To be Australian means to apparently be upfront and bold and brusque.  For me, that means hesitating when wanting to retaliate in the face of racism or to correct someone’s preconception about Indian culture, my lifestyle or my parents. For fear of upsetting or angering the individual. Because the liberty of free speech and defence of the individual is taken differently. If I retaliate against a racist or culturally derogative remark, I’m told to “suck it up because it’s a joke”. The liberty of freedom of speech has been taken to a whole new level here in Australian.


To be Australian apparently means to be armed with inbuilt assumptions. I can’t stress the number of times teachers, other individuals and strangers have commented on my choice to not pursue the sciences, or my upfront nature. It’s still a thing where people on trains will move their bags closer to themselves if I sit next to them, because my skin tone obviously suggests evil.

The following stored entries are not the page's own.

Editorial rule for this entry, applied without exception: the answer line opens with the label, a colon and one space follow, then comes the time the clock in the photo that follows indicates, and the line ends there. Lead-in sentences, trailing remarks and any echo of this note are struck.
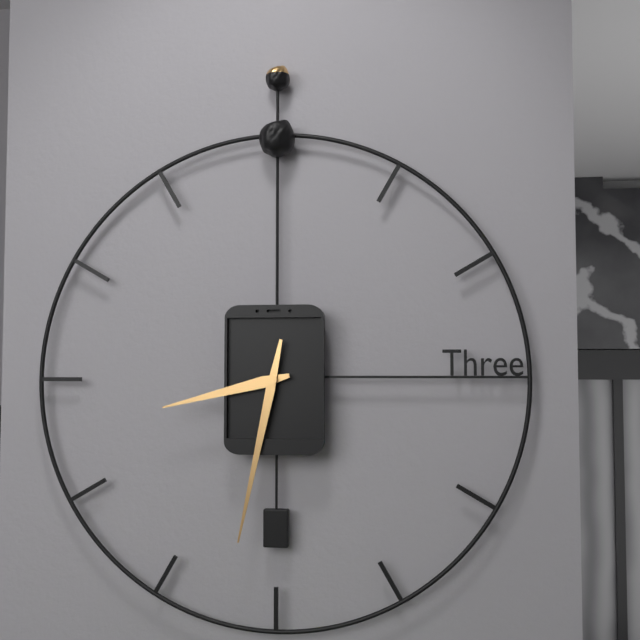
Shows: 8:32
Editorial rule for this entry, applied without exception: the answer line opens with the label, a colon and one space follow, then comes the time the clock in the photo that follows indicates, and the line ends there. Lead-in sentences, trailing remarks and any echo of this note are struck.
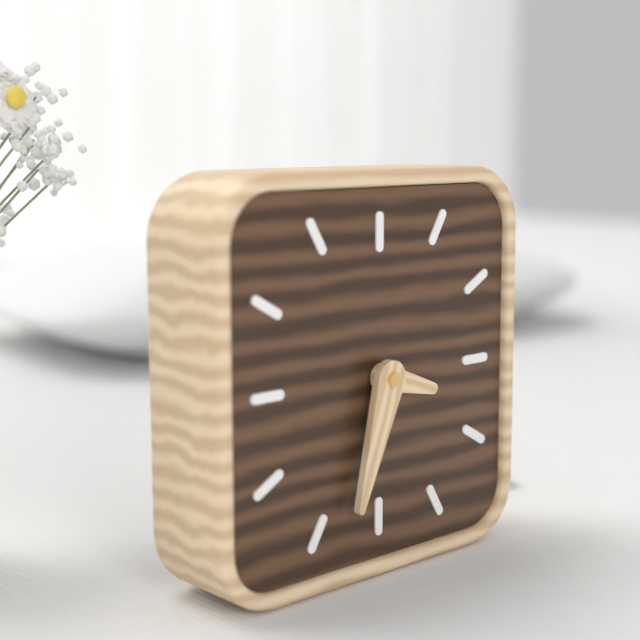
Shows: 3:33
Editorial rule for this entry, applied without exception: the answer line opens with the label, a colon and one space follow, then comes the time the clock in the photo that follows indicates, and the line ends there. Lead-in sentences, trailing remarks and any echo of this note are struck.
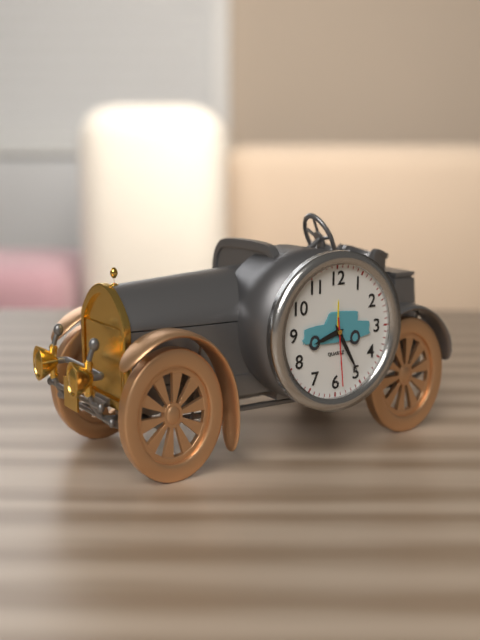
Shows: 8:25:29
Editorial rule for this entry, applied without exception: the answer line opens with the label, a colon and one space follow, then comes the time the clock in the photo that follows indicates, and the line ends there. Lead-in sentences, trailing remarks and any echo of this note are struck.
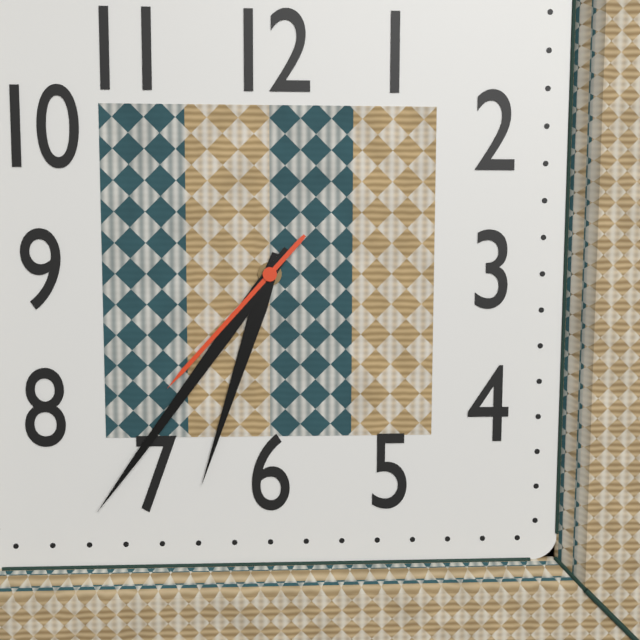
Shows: 6:36:37
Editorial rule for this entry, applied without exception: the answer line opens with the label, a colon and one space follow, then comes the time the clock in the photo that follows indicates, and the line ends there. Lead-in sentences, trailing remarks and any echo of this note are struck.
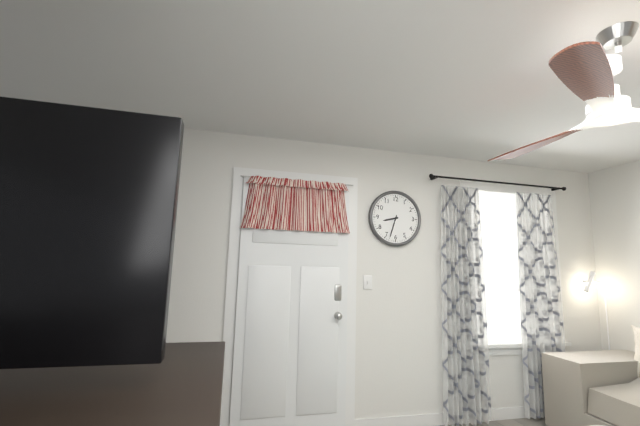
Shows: 8:33
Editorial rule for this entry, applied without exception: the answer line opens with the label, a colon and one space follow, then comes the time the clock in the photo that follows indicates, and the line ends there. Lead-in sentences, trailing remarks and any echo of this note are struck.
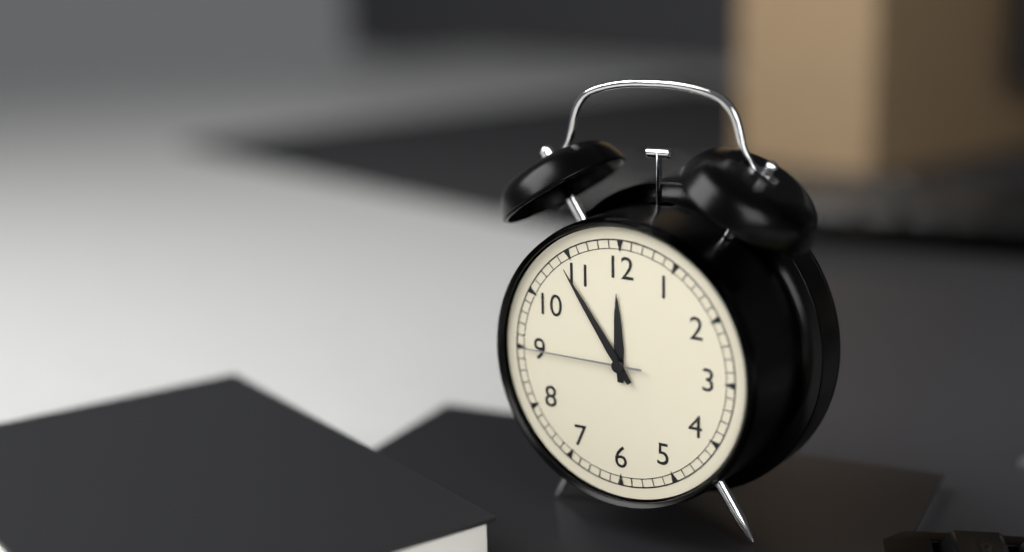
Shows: 11:54:45
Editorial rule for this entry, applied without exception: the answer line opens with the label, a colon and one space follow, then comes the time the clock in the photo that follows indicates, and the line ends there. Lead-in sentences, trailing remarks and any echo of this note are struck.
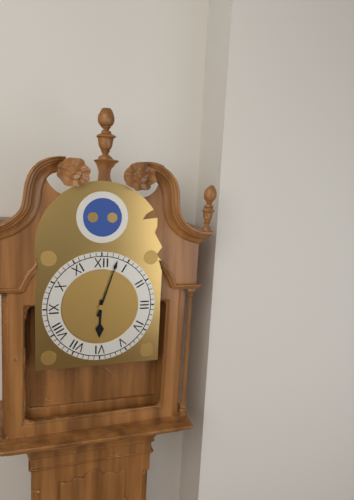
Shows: 6:03
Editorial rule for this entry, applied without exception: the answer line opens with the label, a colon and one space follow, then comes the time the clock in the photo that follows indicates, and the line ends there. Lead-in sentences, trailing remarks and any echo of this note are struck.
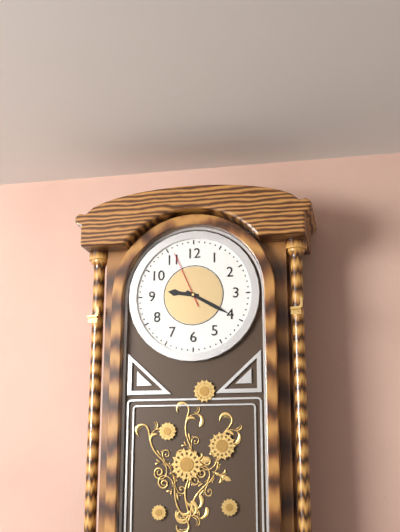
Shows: 9:20:56
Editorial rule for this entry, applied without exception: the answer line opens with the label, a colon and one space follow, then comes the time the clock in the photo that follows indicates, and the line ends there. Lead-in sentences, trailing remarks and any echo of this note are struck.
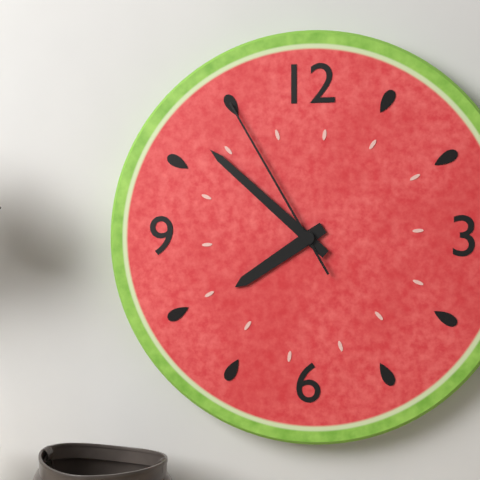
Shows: 7:52:55
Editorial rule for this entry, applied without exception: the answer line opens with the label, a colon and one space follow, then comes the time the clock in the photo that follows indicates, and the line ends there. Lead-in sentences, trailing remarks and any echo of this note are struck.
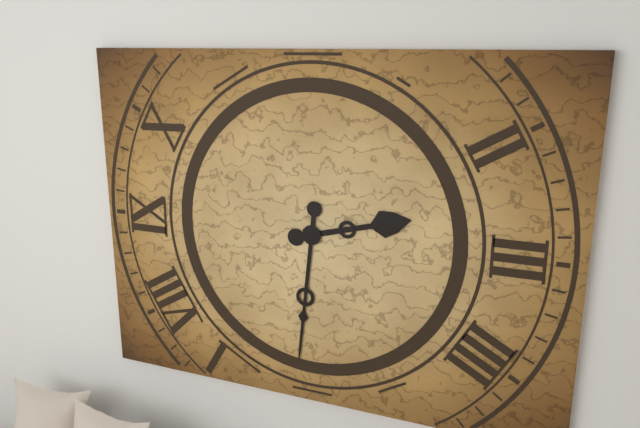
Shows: 2:31
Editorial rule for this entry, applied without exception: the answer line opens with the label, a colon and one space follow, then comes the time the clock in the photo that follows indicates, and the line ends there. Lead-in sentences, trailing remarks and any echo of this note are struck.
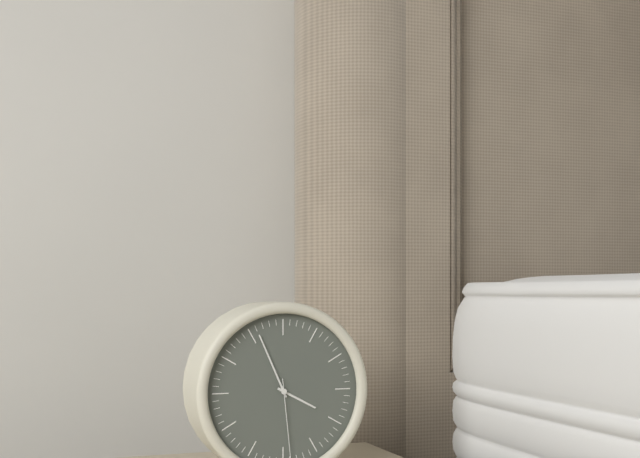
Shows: 3:56
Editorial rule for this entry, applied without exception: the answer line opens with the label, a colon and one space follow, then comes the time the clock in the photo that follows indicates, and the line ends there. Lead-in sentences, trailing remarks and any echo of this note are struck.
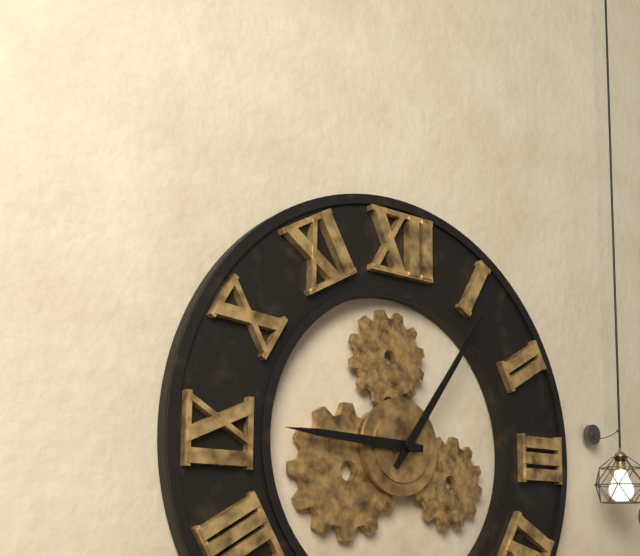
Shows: 9:06
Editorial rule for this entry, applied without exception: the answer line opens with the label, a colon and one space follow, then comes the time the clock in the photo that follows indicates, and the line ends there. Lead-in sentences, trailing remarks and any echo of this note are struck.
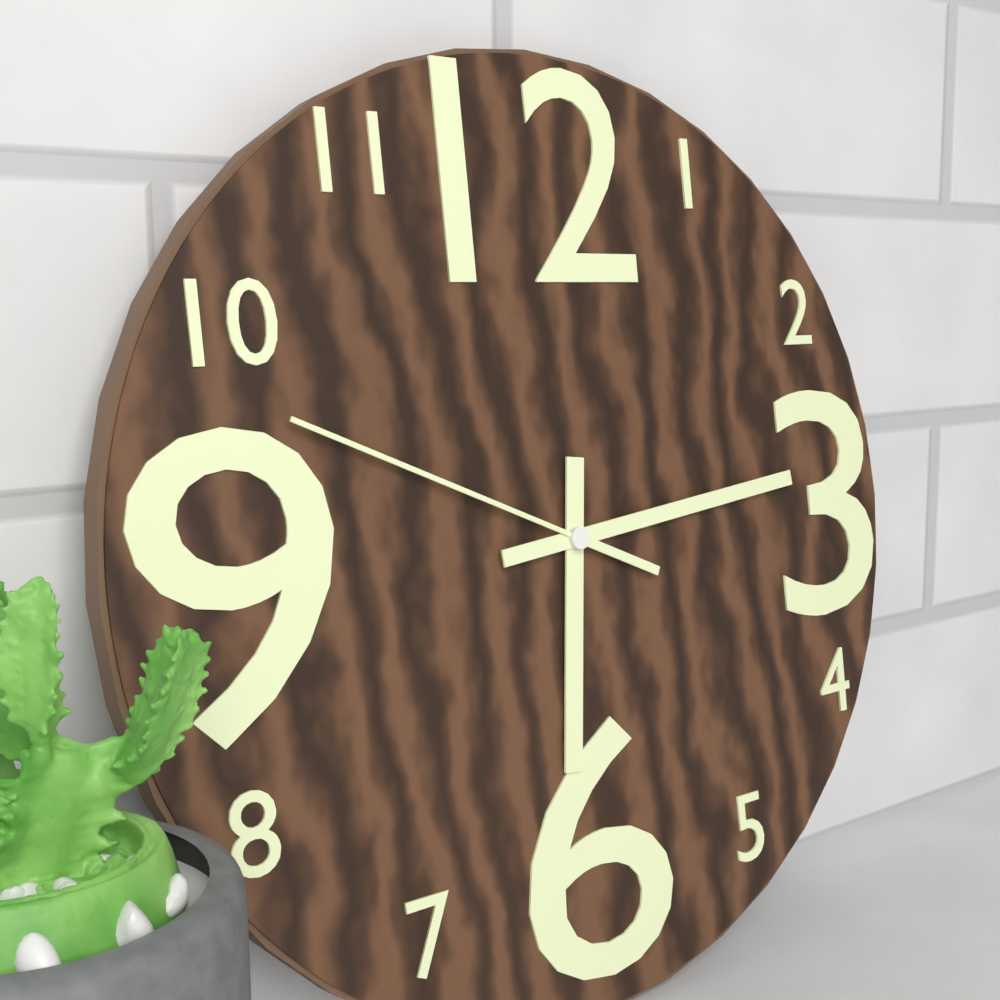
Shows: 6:14:49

I thought being Australian meant watching this young nation flourish and grow and change with the myriad of races, ethnicities and cultures that are so fortunate to amalgamate on the shores of a beautiful country. I thought being Australian meant to love and accept regardless of race and culture and upbringing. I thought being Australian meant living a great life. I thought being Australian meant spreading positivity and inclusivity for all to enjoy and be a part of. I thought being Australian meant to be proud of the brilliance of having more than one culture, one religion, one language being spread across our shores.


I guess I was wrong.


And maybe, this is the fault of our educators. Because our educators are all so narrow and shallow and hardly ever suggest that Australia is a nation that comes with more than just bright coloured eyes, fair skin and blonde/brunette hair.


So isn’t it time we start seeing Australia for its cultural vivacity? Or is it still to early to understand that a nation can be successfully made up of more than one culture and still succeed.